Malam ini saya gak nginep di kosannya Ema karena saya dan Nike harus belajar bareng buat tes keesokan hari di rumah Indah. Indah baik banget! Dua teman baru saya ini baik-baik banget, sungguh! Padahal kami bertiga baru saja kenal 2 hari tetapi sudah menginap bareng. Modal kepercayaan kami benar-benar keluar. Orang asing gak selamanya harus diwaspadai! Buktinya, kami langsung akrab berasa teman lama yang sudah kenal bertahun-tahun lamanya. Indah benar-benar menjamu kedatangan saya dan Nike. Gak tanggung-tanggung, kami diajak menginap dirumahnya, kemudian diberi camilan tempe mendoan plus cabe rawit hijau ala masakan Indah sendiri. Makan malam dan sarapan pagi dikeesokan harinya pun disajikan oleh Indah (lumayan nge-save money buat 2x makan hehe).

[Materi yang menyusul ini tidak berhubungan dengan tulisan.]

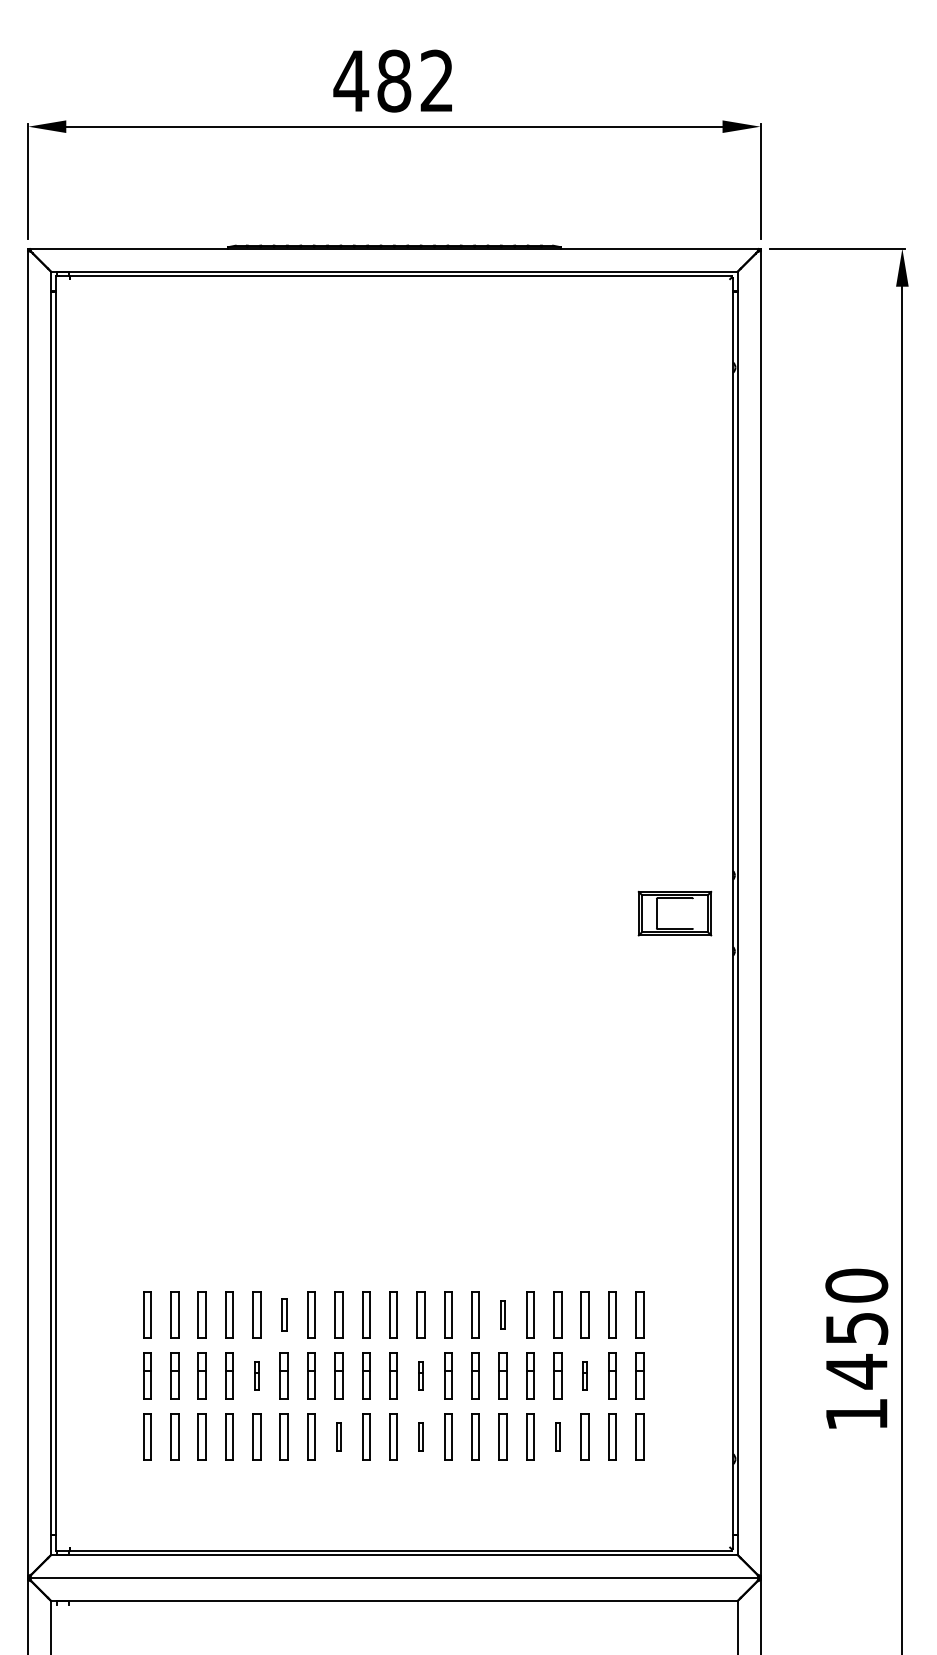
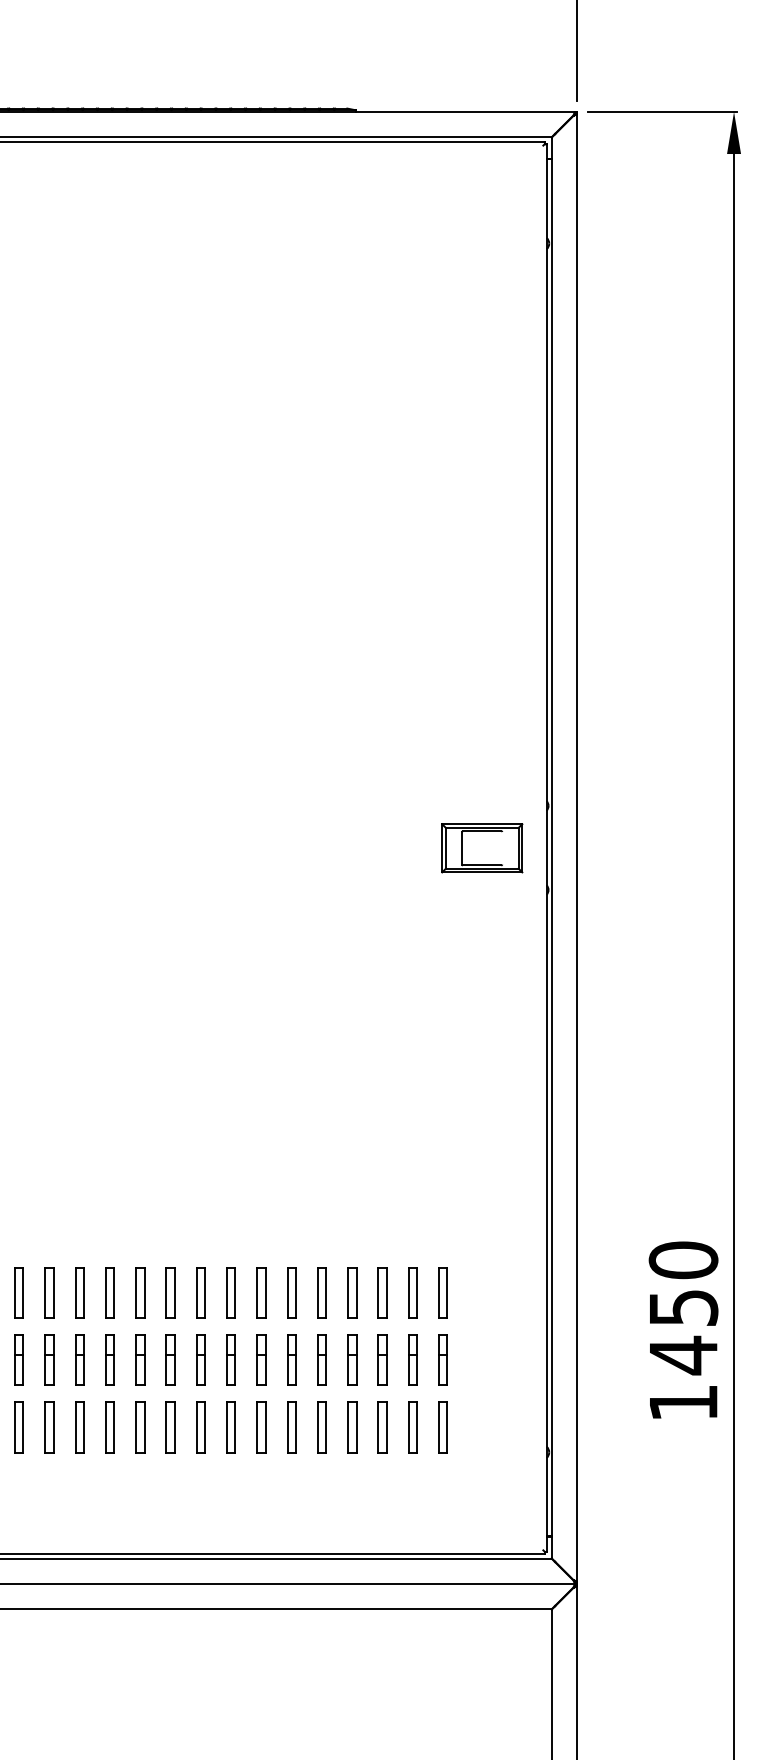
part: (283, 1314) -> (48, 1292), size x1.43
part: (502, 1314) -> (291, 1292), size x1.67
part: (256, 1375) -> (18, 1359), size x1.67
part: (420, 1375) -> (200, 1359), size x1.67
part: (584, 1375) -> (382, 1359), size x1.67
part: (338, 1436) -> (109, 1427), size x1.67
part: (420, 1436) -> (200, 1427), size x1.67
part: (557, 1436) -> (352, 1427), size x1.67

Nah, guuyss, berikut list harga-harga apa aja yang saya lakukan di hari kedua kala itu.
Hari ke -2:
  • Sarapan pagi dekat kosan Ema: Rp 11.500
  • Nasi Telur Karage Keju: Rp 11.000
  • Air Putih: Rp 1000
  • Angkot: Rp 1000
  • Es Durian Mayasi: Rp 14000
  • Total: Rp 41.500
Catatan:
Rumah makan di PWT memang murah-murah (kayak di Pare) tapi bukan berarti cocok semua diperut. Sometimes, ada yang rekomen ada yang gak. Jadi, pintar-pintar memilih menu makanan sebelum akhirnya menyesal membeli makanan yang gak sreg di lidah, kerongkongan, dan perut hehe *peace.